WHAT TO DO>
- A) In the passage on millet starch grains, how many starch grains from the foxtail millet samples were measured?
- B) In the passage on millet starch grains, rename "Native" to "Unprocessed" in the part from "Native starch grains" up to and including "Judagouweicao. (q) Zhouyegouweicao.".

PROVIDED PASSAGE>
Of the archaeological sites thus far identified in northern China, 90 have yielded lithic grinding tools18. At the early Neolithic sites of Nanzhuangtou, Donghulin and Zhuannian and the mid-Neolithic sites of Cishan, Xinglonggou and Peiligang, all in northern China, archaeobotanical assemblages of both macro- and micro-remains recovered from cultural deposits and ground stone tools are dominated by millets19,20,21,22. Because the archaeobotanical assemblages from these sites are key in understanding the transition from cultivation to domestication of these plants in this region, our studies focused on this suite of plants. We used stone implements to dehusk and grind samples from foxtail millet (Setaria italica), broomcorn millet (Panicum miliaceum) and green bristlegrass (Setaria viridis), the three most commonly occurring species of millets at these sites. The starch grains in this simulation experiment were extracted via sonication, examined under the microscope, measured and then the statistical analysis was performed on the measured grains. Our statistical analyses of the sonication demonstrate that ancient starch residues from these plants can now be accurately identified in assemblages that include damaged grains.

Results

Starch grain analysis for seeds from modern millet seeds

The morphological features of starch grains extracted from the modern millet seeds are consistent with results published previously23.

Starch grain analysis for seeds of foxtail millet

Surface morphology: The surface morphologies of all the recovered starches from the twelve different cultivars of foxtail millets are almost identical. The common features of the processed starches include a polyhedral shape, centric hilum, absence of lamellae, and smooth surfaces. Deeply crossed, or winged, astroid and Y-shaped fissures were noted in some grains. Radiating lines occur commonly from the center to the edge on the surfaces of processed grains (Fig. 1a–l).

Figure 1
figure 1

Native starch grains from foxtail millet, broomcorn millet and green bristlegrass. Scale bar: 20 μm. The cultivar name of seventeen millets. (a) Qimengkelake. (b) Gouzhuagu. (c) Maomaodouzhimaliang. (d) Kaoshanmen. (e) Zhushushu. (f) Mingu. (g) Yugu. (h) Qutangxiaomi. (i) Huangkegouweisu. (j) Zheng No. 468. (k) Shaonong No. 11. (l) Baigu. (m) Jishu No. 1. (n) Jinshu No. 4. (o) Jinsegouweicao. (p) Judagouweicao. (q) Zhouyegouweicao.

Mean size: In total, 1704 starch grains from 12 foxtail millet samples were measured. The mean maximum length measurements fall between 9.0 μm and 12.2 μm (Mean, 9.0~12.2 μm; Range, 5.0–19.8 μm; Fig. 2; Table 1). The number of starches measuring >14.0 μm is 92, comprising 5.4% of the total (Fig. 2, Table 1).

GIVEN DATA>
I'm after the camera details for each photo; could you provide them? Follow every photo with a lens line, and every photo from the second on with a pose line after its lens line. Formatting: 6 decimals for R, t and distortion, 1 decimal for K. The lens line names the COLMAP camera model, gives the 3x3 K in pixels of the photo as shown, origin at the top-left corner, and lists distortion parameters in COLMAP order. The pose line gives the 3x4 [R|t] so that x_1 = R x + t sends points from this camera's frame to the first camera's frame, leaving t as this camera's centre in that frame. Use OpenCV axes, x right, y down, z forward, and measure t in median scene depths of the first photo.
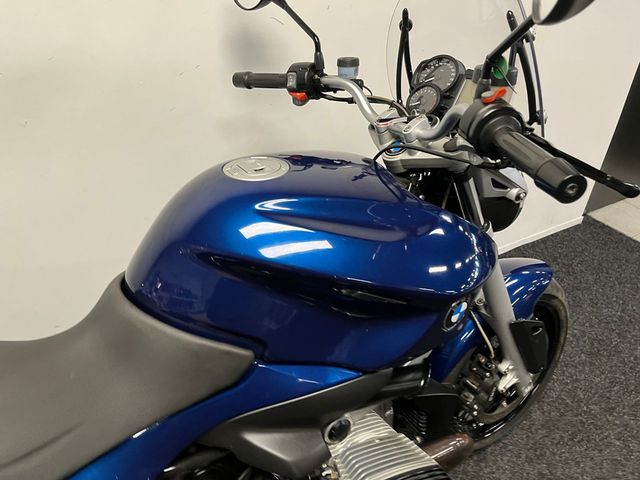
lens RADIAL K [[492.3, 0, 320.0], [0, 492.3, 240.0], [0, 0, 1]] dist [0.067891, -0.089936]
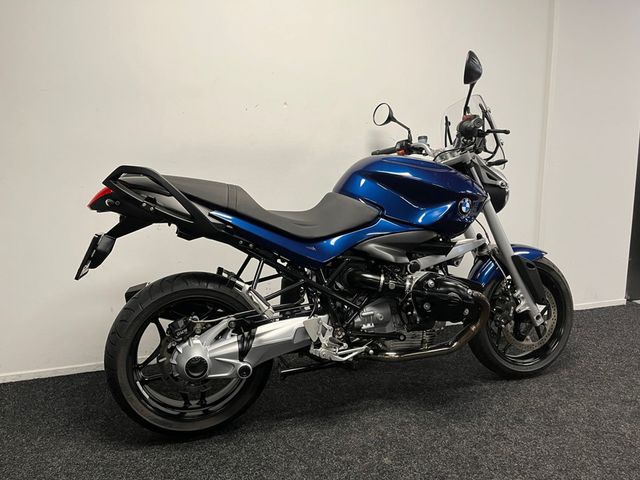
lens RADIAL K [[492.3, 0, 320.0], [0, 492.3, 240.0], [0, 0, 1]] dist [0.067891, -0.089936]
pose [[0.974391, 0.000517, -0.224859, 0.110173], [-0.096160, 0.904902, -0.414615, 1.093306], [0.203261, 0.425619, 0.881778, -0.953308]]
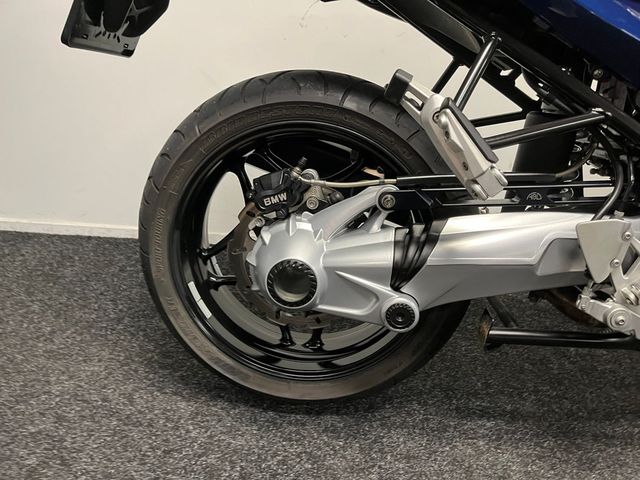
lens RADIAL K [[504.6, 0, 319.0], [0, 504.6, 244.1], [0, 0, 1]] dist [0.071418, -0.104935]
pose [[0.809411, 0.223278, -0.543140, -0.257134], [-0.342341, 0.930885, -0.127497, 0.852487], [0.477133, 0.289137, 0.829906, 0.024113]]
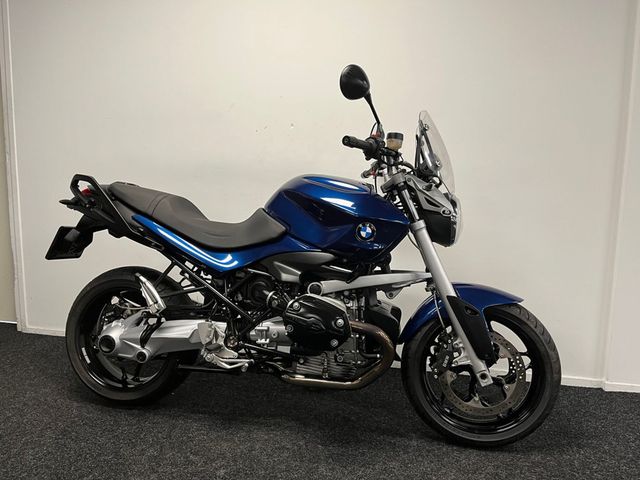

RESPONSES TO THE TASKS>
- A) 1704 starch grains from 12 foxtail millet samples.

- B)
Unprocessed starch grains from foxtail millet, broomcorn millet and green bristlegrass. Scale bar: 20 μm. The cultivar name of seventeen millets. (a) Qimengkelake. (b) Gouzhuagu. (c) Maomaodouzhimaliang. (d) Kaoshanmen. (e) Zhushushu. (f) Mingu. (g) Yugu. (h) Qutangxiaomi. (i) Huangkegouweisu. (j) Zheng No. 468. (k) Shaonong No. 11. (l) Baigu. (m) Jishu No. 1. (n) Jinshu No. 4. (o) Jinsegouweicao. (p) Judagouweicao. (q) Zhouyegouweicao.